→ Task requirements
Rewrite the records from their start through the line containing "v(0, 13.75) *", changing "myFeature" to "partFeature" and leaving everything else as is. Omit the pictures.

Start of Data entries

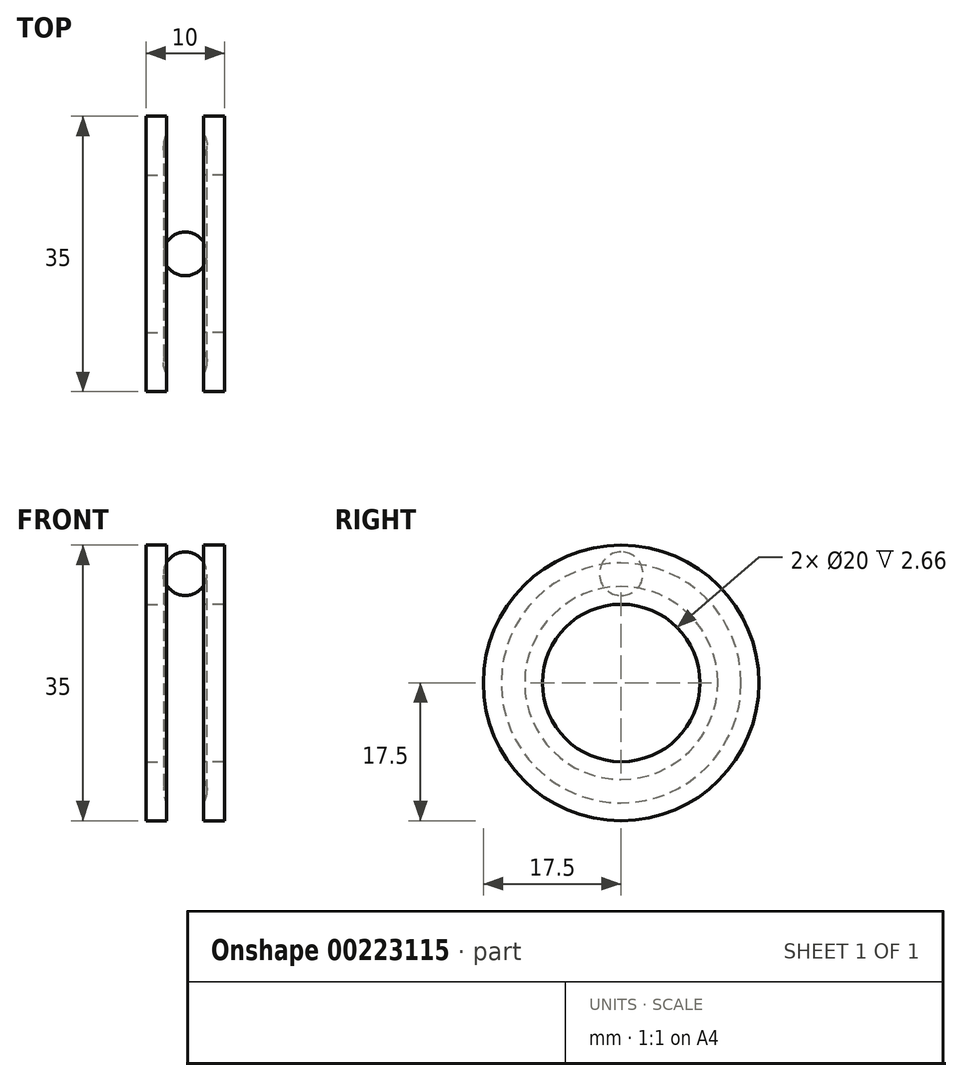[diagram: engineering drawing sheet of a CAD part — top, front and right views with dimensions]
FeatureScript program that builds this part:
annotation { "Feature Type Name" : "Feature", "Feature Type Description" : "" }
export const myFeature = defineFeature(function(context is Context, id is Id, definition is map)
    precondition{}
    {
        {
            var Q0;
            Q0=qCreatedBy(makeId("Front.planeOp"),FACE);
            var sketch = newSketch(context, id + "F0", { "sketchPlane" : qUnion([Q0])});
            skLineSegment(sketch, "E0.bottom", {"start": v(0, 10) * mm, "end": v(-2.66, 10) * mm});
            skLineSegment(sketch, "E0.top", {"start": v(0, 17.5) * mm, "end": v(-2.66, 17.5) * mm});
            skLineSegment(sketch, "E0.left", {"start": v(0, 10) * mm, "end": v(0, 17.5) * mm});
            skLineSegment(sketch, "E1", {"start": v(0, 13.75) * mm, "end": v(-5, 13.75) * mm, "construction": true});
            skArc(sketch, "E2", {"start": v(-2.66, 15.24) * mm, "mid": v(-2.22, 13.75) * mm, "end": v(-2.66, 12.26) * mm});
            skLineSegment(sketch, "E3", {"start": v(-2.66, 17.5) * mm, "end": v(-2.66, 15.24) * mm});
            skLineSegment(sketch, "E4", {"start": v(-2.66, 12.26) * mm, "end": v(-2.66, 10) * mm});
            skLineSegment(sketch, "E5.bottom", {"start": v(-2.66, 10) * mm, "end": v(0, 10) * mm});
            skLineSegment(sketch, "E5.top", {"start": v(-2.66, 0) * mm, "end": v(0, 0) * mm, "construction": true});
            skLineSegment(sketch, "E5.left", {"start": v(-2.66, 10) * mm, "end": v(-2.66, 0) * mm, "construction": true});
            skLineSegment(sketch, "E5.right", {"start": v(0, 10) * mm, "end": v(0, 0) * mm, "construction": true});
            skSolve(sketch);
        }
        {
            var Q0;
            Q0 = qSketchRegion(id + "F0", true);
            var Q1;
            Q1=sQuery(id+"F0.wireOp",EDGE,"E5.top");
            revolve(context, id + "F1", {"entities" : qUnion([Q0]), "axis" : qUnion([Q1]), "revolveType" : RevolveType.FULL});
        }
        {
            var Q0;
            Q0=qCreatedBy(makeId("Front.planeOp"),FACE);
            var sketch = newSketch(context, id + "F2", { "sketchPlane" : qUnion([Q0])});
            skLineSegment(sketch, "E6.bottom", {"start": v(-7.34, 10) * mm, "end": v(-10, 10) * mm});
            skLineSegment(sketch, "E6.top", {"start": v(-7.34, 17.5) * mm, "end": v(-10, 17.5) * mm});
            skLineSegment(sketch, "E6.left", {"start": v(-10, 10) * mm, "end": v(-10, 17.5) * mm});
            skLineSegment(sketch, "E7", {"start": v(-5, 13.75) * mm, "end": v(-10, 13.75) * mm, "construction": true});
            skLineSegment(sketch, "E8", {"start": v(-7.34, 17.5) * mm, "end": v(-7.34, 15.24) * mm});
            skLineSegment(sketch, "E9", {"start": v(-7.34, 12.26) * mm, "end": v(-7.34, 10) * mm});
            skLineSegment(sketch, "E10.bottom", {"start": v(-10, 10) * mm, "end": v(-7.34, 10) * mm});
            skLineSegment(sketch, "E10.top", {"start": v(-10, 0) * mm, "end": v(-7.34, 0) * mm, "construction": true});
            skLineSegment(sketch, "E10.left", {"start": v(-7.34, 10) * mm, "end": v(-7.34, 0) * mm, "construction": true});
            skLineSegment(sketch, "E10.right", {"start": v(-10, 10) * mm, "end": v(-10, 0) * mm, "construction": true});
            skLineSegment(sketch, "E11.bottom", {"start": v(0, 0) * mm, "end": v(-10, 0) * mm, "construction": true});
            skLineSegment(sketch, "E11.top", {"start": v(0, 17.5) * mm, "end": v(-10, 17.5) * mm, "construction": true});
            skLineSegment(sketch, "E11.left", {"start": v(0, 0) * mm, "end": v(0, 17.5) * mm, "construction": true});
            skLineSegment(sketch, "E11.right", {"start": v(-10, 0) * mm, "end": v(-10, 17.5) * mm, "construction": true});
            skArc(sketch, "E12", {"start": v(-7.34, 15.24) * mm, "mid": v(-7.77, 13.75) * mm, "end": v(-7.34, 12.26) * mm});
            skSolve(sketch);
        }
        {
            var Q0;
            Q0 = qSketchRegion(id + "F2", true);
            var Q1;
            Q1=sQuery(id+"F2.wireOp",EDGE,"E11.bottom");
            revolve(context, id + "F3", {"entities" : qUnion([Q0]), "axis" : qUnion([Q1]), "revolveType" : RevolveType.FULL});
        }
        {
            var Q0;
            Q0=qCreatedBy(makeId("Right.planeOp"),FACE);
            var sketch = newSketch(context, id + "F4", { "sketchPlane" : qUnion([Q0])});
            skArc(sketch, "E13", {"start": v(0, 11.1) * mm, "mid": v(2.77, 13.87) * mm, "end": v(0, 16.65) * mm});
            skLineSegment(sketch, "E14.bottom", {"start": v(0, 0) * mm, "end": v(2.78, 0) * mm, "construction": true});
            skLineSegment(sketch, "E14.top", {"start": v(0, 13.88) * mm, "end": v(2.77, 13.88) * mm, "construction": true});
            skLineSegment(sketch, "E14.left", {"start": v(0, 0) * mm, "end": v(0, 13.88) * mm, "construction": true});
            skLineSegment(sketch, "E14.right", {"start": v(2.78, 0) * mm, "end": v(2.77, 13.88) * mm, "construction": true});
            skLineSegment(sketch, "E15", {"start": v(0, 16.65) * mm, "end": v(0, 11.1) * mm});
            skSolve(sketch);
        }
        {
            var Q0;
            Q0 = qSketchRegion(id + "F4", true);
            var Q1;
            Q1=sQuery(id+"F4.wireOp",EDGE,"E15");
            revolve(context, id + "F5", {"entities" : qUnion([Q0]), "axis" : qUnion([Q1]), "revolveType" : RevolveType.FULL});
        }
        {
            var Q0;
            Q0=makeQuery(id+"F5.opRevolve","SWEPT_BODY",BODY,{"disambiguationData":[OSD([sQuery(id+"F4.wireOp",EDGE,"E13"),sQuery(id+"F4.wireOp",EDGE,"E15")])]});
            transform(context, id + "F6", {"entities" : qUnion([Q0]), "transformType" : TransformType.TRANSLATION_3D, "dx" : -5 * mm, "dy" : 0 * mm, "dz" : 0 * mm, "makeCopy" : false});
        }
        {
            var Q0;
            Q0=makeQuery(id+"F5.opRevolve","SWEPT_BODY",BODY,{"disambiguationData":[OSD([sQuery(id+"F4.wireOp",EDGE,"E13"),sQuery(id+"F4.wireOp",EDGE,"E15")])]});
            var Q1;
            Q1=makeQuery(id+"F3.opRevolve","SWEPT_EDGE",EDGE,{"disambiguationData":[OSD([sQuery(id+"F2.wireOp",EDGE,"E6.top"),sQuery(id+"F2.wireOp",EDGE,"E8")])]});
            circularPattern(context, id + "F7", {"entities" : qUnion([Q0]), "axis" : qUnion([Q1]), "angle" : 360 * degree, "instanceCount" : 13, "oppositeDirection" : true, "equalSpace" : true});
        }
        {
            var Q0;
            Q0=makeQuery(id+"F7.opPattern","COPY",BODY,{"derivedFrom":makeQuery(id+"F5.opRevolve","SWEPT_BODY",BODY,{"disambiguationData":[OSD([sQuery(id+"F4.wireOp",EDGE,"E13"),sQuery(id+"F4.wireOp",EDGE,"E15")])]}),"instanceName":"1"});
            var Q1;
            Q1=makeQuery(id+"F7.opPattern","COPY",BODY,{"derivedFrom":makeQuery(id+"F5.opRevolve","SWEPT_BODY",BODY,{"disambiguationData":[OSD([sQuery(id+"F4.wireOp",EDGE,"E13"),sQuery(id+"F4.wireOp",EDGE,"E15")])]}),"instanceName":"2"});
            var Q2;
            Q2=makeQuery(id+"F7.opPattern","COPY",BODY,{"derivedFrom":makeQuery(id+"F5.opRevolve","SWEPT_BODY",BODY,{"disambiguationData":[OSD([sQuery(id+"F4.wireOp",EDGE,"E13"),sQuery(id+"F4.wireOp",EDGE,"E15")])]}),"instanceName":"3"});
            var Q3;
            Q3=makeQuery(id+"F7.opPattern","COPY",BODY,{"derivedFrom":makeQuery(id+"F5.opRevolve","SWEPT_BODY",BODY,{"disambiguationData":[OSD([sQuery(id+"F4.wireOp",EDGE,"E13"),sQuery(id+"F4.wireOp",EDGE,"E15")])]}),"instanceName":"4"});
            var Q4;
            Q4=makeQuery(id+"F7.opPattern","COPY",BODY,{"derivedFrom":makeQuery(id+"F5.opRevolve","SWEPT_BODY",BODY,{"disambiguationData":[OSD([sQuery(id+"F4.wireOp",EDGE,"E13"),sQuery(id+"F4.wireOp",EDGE,"E15")])]}),"instanceName":"5"});
            var Q5;
            Q5=makeQuery(id+"F7.opPattern","COPY",BODY,{"derivedFrom":makeQuery(id+"F5.opRevolve","SWEPT_BODY",BODY,{"disambiguationData":[OSD([sQuery(id+"F4.wireOp",EDGE,"E13"),sQuery(id+"F4.wireOp",EDGE,"E15")])]}),"instanceName":"6"});
            var Q6;
            Q6=makeQuery(id+"F7.opPattern","COPY",BODY,{"derivedFrom":makeQuery(id+"F5.opRevolve","SWEPT_BODY",BODY,{"disambiguationData":[OSD([sQuery(id+"F4.wireOp",EDGE,"E13"),sQuery(id+"F4.wireOp",EDGE,"E15")])]}),"instanceName":"7"});
            var Q7;
            Q7=makeQuery(id+"F7.opPattern","COPY",BODY,{"derivedFrom":makeQuery(id+"F5.opRevolve","SWEPT_BODY",BODY,{"disambiguationData":[OSD([sQuery(id+"F4.wireOp",EDGE,"E13"),sQuery(id+"F4.wireOp",EDGE,"E15")])]}),"instanceName":"8"});
            var Q8;
            Q8=makeQuery(id+"F7.opPattern","COPY",BODY,{"derivedFrom":makeQuery(id+"F5.opRevolve","SWEPT_BODY",BODY,{"disambiguationData":[OSD([sQuery(id+"F4.wireOp",EDGE,"E13"),sQuery(id+"F4.wireOp",EDGE,"E15")])]}),"instanceName":"9"});
            var Q9;
            Q9=makeQuery(id+"F7.opPattern","COPY",BODY,{"derivedFrom":makeQuery(id+"F5.opRevolve","SWEPT_BODY",BODY,{"disambiguationData":[OSD([sQuery(id+"F4.wireOp",EDGE,"E13"),sQuery(id+"F4.wireOp",EDGE,"E15")])]}),"instanceName":"10"});
            var Q10;
            Q10=makeQuery(id+"F7.opPattern","COPY",BODY,{"derivedFrom":makeQuery(id+"F5.opRevolve","SWEPT_BODY",BODY,{"disambiguationData":[OSD([sQuery(id+"F4.wireOp",EDGE,"E13"),sQuery(id+"F4.wireOp",EDGE,"E15")])]}),"instanceName":"11"});
            var Q11;
            Q11=makeQuery(id+"F7.opPattern","COPY",BODY,{"derivedFrom":makeQuery(id+"F5.opRevolve","SWEPT_BODY",BODY,{"disambiguationData":[OSD([sQuery(id+"F4.wireOp",EDGE,"E13"),sQuery(id+"F4.wireOp",EDGE,"E15")])]}),"instanceName":"12"});
            deleteBodies(context, id + "F8", {"entities" : qUnion([Q0, Q1, Q2, Q3, Q4, Q5, Q6, Q7, Q8, Q9, Q10, Q11])});
        }
    });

End of Data entries

→ Task result
[diagram: engineering drawing sheet of a CAD part — top, front and right views with dimensions]
FeatureScript program that builds this part:
annotation { "Feature Type Name" : "Feature", "Feature Type Description" : "" }
export const partFeature = defineFeature(function(context is Context, id is Id, definition is map)
    precondition{}
    {
        {
            var Q0;
            Q0=qCreatedBy(makeId("Front.planeOp"),FACE);
            var sketch = newSketch(context, id + "F0", { "sketchPlane" : qUnion([Q0])});
            skLineSegment(sketch, "E0.bottom", {"start": v(0, 10) * mm, "end": v(-2.66, 10) * mm});
            skLineSegment(sketch, "E0.top", {"start": v(0, 17.5) * mm, "end": v(-2.66, 17.5) * mm});
            skLineSegment(sketch, "E0.left", {"start": v(0, 10) * mm, "end": v(0, 17.5) * mm});
            skLineSegment(sketch, "E1", {"start": v(0, 13.75) * mm, "end": v(-5, 13.75) * mm, "construction": true});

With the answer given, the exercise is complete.